#### [Saved entries]
'''
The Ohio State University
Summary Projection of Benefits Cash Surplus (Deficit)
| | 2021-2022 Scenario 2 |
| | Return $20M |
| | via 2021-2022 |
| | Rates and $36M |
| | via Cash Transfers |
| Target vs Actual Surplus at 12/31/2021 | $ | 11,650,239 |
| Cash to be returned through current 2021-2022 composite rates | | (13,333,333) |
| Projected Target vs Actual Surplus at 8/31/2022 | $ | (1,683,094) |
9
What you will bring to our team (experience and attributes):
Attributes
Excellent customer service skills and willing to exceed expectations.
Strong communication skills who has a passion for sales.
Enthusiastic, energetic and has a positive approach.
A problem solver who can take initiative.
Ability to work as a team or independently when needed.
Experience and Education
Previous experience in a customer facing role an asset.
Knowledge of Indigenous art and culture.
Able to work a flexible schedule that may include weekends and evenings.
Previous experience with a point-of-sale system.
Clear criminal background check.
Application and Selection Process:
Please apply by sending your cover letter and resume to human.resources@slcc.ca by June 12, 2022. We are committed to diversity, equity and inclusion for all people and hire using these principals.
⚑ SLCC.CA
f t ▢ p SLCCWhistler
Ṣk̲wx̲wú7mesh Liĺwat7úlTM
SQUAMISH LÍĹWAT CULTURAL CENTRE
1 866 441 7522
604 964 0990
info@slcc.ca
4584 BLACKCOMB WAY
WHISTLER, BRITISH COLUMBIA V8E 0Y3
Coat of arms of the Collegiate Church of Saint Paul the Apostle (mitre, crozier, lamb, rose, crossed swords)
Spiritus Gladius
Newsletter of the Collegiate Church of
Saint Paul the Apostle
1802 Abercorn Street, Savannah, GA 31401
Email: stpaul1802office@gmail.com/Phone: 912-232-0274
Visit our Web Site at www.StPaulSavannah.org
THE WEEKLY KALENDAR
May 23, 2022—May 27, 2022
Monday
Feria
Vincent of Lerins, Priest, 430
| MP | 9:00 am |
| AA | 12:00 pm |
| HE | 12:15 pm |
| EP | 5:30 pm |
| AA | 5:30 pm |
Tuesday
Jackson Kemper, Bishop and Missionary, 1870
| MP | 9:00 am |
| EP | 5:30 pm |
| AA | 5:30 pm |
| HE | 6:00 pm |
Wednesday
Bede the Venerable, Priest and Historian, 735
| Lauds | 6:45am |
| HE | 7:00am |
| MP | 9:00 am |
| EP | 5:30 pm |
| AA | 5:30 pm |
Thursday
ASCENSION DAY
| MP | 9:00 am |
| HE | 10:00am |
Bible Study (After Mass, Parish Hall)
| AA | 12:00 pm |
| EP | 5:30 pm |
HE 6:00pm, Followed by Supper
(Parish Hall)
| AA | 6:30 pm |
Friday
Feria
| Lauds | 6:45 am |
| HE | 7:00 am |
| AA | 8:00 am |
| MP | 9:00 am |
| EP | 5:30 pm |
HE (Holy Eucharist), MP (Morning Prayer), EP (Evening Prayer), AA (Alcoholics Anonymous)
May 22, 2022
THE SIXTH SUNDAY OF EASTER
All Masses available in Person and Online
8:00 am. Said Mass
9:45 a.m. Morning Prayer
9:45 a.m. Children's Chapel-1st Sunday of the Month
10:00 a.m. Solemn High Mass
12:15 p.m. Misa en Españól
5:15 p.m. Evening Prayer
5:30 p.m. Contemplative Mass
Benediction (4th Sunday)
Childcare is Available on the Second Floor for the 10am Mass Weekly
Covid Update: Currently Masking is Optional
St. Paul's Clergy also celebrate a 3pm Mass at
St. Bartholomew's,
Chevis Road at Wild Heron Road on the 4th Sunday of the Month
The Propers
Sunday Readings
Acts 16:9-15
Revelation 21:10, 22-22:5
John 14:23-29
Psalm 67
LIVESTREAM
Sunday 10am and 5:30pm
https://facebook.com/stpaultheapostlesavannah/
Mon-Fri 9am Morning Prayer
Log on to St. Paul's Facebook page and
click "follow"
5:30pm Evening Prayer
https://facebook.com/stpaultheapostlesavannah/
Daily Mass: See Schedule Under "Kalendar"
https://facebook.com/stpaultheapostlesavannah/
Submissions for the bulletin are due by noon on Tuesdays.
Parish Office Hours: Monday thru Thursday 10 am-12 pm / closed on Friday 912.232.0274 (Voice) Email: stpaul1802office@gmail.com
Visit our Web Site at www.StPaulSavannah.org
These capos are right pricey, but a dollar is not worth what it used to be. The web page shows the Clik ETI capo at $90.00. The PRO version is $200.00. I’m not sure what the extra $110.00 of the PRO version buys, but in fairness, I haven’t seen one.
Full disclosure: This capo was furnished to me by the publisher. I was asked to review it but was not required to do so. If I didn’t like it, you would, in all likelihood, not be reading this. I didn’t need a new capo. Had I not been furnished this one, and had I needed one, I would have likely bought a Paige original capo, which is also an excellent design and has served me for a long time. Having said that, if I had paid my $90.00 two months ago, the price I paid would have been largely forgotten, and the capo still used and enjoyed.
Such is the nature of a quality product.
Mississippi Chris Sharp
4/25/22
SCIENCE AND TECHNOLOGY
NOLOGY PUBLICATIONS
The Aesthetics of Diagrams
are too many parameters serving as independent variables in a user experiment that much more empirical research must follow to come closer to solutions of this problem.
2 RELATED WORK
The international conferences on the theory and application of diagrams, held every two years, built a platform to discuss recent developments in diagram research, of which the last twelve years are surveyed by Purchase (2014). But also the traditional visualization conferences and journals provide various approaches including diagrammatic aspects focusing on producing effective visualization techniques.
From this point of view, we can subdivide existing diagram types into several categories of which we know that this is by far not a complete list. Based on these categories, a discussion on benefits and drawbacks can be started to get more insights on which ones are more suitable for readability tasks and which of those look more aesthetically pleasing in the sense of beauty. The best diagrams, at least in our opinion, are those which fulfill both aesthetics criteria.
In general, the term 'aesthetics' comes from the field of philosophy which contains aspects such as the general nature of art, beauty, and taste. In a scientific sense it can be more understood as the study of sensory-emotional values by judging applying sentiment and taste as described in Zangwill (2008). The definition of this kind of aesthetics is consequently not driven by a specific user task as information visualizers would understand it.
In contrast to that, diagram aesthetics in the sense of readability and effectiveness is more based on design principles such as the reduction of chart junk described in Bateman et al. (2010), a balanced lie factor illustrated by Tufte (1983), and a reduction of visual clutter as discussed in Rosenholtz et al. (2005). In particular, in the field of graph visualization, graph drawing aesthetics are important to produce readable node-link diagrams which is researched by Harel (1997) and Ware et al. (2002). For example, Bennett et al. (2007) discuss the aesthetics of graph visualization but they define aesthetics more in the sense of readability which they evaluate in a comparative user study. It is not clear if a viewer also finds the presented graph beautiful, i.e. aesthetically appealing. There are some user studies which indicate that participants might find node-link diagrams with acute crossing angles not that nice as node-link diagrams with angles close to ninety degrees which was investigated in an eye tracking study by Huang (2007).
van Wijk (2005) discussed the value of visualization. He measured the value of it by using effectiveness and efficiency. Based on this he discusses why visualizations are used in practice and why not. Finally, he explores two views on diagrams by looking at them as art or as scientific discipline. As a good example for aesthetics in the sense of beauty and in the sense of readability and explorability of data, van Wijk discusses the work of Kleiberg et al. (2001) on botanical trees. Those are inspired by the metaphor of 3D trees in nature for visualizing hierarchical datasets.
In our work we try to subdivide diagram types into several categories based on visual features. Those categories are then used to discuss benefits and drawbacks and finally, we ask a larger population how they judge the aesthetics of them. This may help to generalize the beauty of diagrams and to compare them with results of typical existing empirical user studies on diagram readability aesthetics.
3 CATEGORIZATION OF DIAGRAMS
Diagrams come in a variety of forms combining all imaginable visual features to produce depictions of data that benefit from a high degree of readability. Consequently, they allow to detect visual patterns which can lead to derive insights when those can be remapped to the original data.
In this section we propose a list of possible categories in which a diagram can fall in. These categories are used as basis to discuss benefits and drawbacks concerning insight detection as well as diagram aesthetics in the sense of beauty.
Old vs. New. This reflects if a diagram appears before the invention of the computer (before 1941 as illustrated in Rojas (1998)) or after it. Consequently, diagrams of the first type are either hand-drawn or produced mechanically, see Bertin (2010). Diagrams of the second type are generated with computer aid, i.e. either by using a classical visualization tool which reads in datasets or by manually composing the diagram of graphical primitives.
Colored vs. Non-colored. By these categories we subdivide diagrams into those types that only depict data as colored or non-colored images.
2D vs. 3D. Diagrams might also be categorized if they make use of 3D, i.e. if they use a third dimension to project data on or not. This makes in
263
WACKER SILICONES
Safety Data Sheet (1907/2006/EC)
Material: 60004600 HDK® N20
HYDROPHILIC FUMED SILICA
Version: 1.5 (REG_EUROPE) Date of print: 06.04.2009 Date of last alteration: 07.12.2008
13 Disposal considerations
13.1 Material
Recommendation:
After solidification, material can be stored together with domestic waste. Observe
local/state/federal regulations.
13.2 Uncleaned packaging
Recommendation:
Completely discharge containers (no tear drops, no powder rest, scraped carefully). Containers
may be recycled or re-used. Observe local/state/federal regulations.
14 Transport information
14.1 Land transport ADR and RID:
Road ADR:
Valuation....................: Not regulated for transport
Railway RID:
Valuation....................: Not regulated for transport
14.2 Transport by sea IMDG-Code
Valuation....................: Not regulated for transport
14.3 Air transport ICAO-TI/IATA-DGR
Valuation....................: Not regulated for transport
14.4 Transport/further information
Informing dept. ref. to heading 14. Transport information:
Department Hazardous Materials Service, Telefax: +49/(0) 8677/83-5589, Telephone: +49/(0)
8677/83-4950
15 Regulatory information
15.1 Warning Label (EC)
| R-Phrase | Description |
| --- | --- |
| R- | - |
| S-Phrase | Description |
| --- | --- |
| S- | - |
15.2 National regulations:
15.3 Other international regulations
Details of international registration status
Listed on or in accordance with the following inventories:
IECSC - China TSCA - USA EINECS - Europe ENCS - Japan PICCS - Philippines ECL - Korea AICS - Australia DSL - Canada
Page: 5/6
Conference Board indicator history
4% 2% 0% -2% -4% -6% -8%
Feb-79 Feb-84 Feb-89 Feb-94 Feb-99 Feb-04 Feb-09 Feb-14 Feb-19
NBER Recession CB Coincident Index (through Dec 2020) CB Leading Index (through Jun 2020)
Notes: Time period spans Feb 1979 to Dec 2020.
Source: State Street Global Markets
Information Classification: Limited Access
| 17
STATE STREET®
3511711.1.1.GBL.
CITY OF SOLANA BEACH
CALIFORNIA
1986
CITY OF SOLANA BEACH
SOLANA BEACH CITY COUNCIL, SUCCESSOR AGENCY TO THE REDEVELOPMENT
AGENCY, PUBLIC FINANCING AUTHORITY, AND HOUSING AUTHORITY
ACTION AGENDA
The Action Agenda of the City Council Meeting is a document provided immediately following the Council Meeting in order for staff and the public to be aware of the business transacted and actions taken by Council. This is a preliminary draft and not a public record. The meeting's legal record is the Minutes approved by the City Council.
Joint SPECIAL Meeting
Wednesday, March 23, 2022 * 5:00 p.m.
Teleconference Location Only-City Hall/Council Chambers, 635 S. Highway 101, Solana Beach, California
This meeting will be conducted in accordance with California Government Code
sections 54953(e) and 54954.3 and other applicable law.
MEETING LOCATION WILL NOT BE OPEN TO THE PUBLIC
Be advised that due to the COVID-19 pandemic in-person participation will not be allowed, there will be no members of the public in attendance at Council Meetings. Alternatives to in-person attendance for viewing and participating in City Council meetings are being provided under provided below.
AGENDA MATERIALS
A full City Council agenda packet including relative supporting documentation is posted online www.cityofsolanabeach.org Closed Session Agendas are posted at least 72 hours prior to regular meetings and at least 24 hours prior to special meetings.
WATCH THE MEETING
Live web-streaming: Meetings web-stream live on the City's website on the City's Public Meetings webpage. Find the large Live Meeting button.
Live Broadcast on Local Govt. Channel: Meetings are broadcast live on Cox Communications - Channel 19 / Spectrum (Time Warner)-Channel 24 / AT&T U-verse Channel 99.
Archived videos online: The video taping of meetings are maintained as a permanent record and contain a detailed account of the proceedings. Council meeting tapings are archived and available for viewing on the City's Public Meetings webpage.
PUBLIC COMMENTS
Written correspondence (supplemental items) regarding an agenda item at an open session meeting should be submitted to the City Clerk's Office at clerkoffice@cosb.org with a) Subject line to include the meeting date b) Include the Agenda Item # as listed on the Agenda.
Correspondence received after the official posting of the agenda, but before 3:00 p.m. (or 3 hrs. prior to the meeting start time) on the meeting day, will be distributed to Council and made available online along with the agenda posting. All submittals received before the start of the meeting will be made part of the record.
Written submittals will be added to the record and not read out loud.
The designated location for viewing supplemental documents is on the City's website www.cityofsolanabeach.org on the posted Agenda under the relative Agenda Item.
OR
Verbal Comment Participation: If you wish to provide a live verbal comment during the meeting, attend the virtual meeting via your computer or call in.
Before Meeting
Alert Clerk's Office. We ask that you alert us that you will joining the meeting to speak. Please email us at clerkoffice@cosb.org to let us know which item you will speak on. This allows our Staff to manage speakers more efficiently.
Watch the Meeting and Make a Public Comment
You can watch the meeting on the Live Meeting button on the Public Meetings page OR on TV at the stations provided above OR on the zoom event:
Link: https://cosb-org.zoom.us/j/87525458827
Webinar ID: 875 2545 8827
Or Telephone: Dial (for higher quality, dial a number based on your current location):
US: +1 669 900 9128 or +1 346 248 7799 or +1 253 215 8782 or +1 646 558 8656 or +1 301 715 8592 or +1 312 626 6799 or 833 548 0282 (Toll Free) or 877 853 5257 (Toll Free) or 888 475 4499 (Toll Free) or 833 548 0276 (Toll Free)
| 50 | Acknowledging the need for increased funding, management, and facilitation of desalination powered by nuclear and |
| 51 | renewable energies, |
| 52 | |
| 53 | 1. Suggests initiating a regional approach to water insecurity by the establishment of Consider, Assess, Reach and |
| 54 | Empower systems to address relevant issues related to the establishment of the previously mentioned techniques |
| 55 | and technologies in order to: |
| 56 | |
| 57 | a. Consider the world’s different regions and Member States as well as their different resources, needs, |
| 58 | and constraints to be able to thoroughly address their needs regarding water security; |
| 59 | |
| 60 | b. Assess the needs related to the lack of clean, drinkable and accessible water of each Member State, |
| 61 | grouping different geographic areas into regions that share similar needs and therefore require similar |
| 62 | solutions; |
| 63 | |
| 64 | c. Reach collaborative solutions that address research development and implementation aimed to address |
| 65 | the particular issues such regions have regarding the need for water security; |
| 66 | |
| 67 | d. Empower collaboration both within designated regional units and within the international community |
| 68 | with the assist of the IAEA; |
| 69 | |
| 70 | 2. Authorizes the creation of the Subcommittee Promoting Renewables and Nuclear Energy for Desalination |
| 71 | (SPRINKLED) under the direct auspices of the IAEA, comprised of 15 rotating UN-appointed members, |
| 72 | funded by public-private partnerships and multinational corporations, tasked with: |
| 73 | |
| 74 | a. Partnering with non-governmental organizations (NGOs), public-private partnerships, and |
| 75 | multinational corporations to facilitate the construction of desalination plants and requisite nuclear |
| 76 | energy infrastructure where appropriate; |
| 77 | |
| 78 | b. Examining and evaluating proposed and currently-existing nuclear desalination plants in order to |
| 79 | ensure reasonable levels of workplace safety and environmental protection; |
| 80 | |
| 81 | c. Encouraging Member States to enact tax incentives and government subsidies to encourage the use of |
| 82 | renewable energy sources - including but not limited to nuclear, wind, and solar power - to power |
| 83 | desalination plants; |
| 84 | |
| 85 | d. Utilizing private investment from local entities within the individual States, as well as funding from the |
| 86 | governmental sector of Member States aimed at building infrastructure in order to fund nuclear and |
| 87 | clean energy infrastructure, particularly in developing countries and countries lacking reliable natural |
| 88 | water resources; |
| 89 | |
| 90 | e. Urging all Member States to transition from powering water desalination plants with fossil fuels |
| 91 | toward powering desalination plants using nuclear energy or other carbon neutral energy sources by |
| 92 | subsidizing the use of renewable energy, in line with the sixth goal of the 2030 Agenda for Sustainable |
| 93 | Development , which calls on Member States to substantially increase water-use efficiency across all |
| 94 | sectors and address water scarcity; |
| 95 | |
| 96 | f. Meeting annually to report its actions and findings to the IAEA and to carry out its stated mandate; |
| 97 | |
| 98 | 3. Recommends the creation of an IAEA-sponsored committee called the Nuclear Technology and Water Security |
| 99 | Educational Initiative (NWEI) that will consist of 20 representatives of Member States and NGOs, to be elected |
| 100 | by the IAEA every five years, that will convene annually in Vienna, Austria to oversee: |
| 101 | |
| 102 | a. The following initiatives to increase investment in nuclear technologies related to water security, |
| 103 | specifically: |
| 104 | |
'''
#### [Exercise requirements]
Retype only this portion of the data above: the line containing "Correspondence received after", the line containing "Or Telephone: Dial", and all lines between them, exactly.

#### [Solution]
Correspondence received after the official posting of the agenda, but before 3:00 p.m. (or 3 hrs. prior to the meeting start time) on the meeting day, will be distributed to Council and made available online along with the agenda posting. All submittals received before the start of the meeting will be made part of the record.
Written submittals will be added to the record and not read out loud.
The designated location for viewing supplemental documents is on the City's website www.cityofsolanabeach.org on the posted Agenda under the relative Agenda Item.
OR
Verbal Comment Participation: If you wish to provide a live verbal comment during the meeting, attend the virtual meeting via your computer or call in.
Before Meeting
Alert Clerk's Office. We ask that you alert us that you will joining the meeting to speak. Please email us at clerkoffice@cosb.org to let us know which item you will speak on. This allows our Staff to manage speakers more efficiently.
Watch the Meeting and Make a Public Comment
You can watch the meeting on the Live Meeting button on the Public Meetings page OR on TV at the stations provided above OR on the zoom event:
Link: https://cosb-org.zoom.us/j/87525458827
Webinar ID: 875 2545 8827
Or Telephone: Dial (for higher quality, dial a number based on your current location):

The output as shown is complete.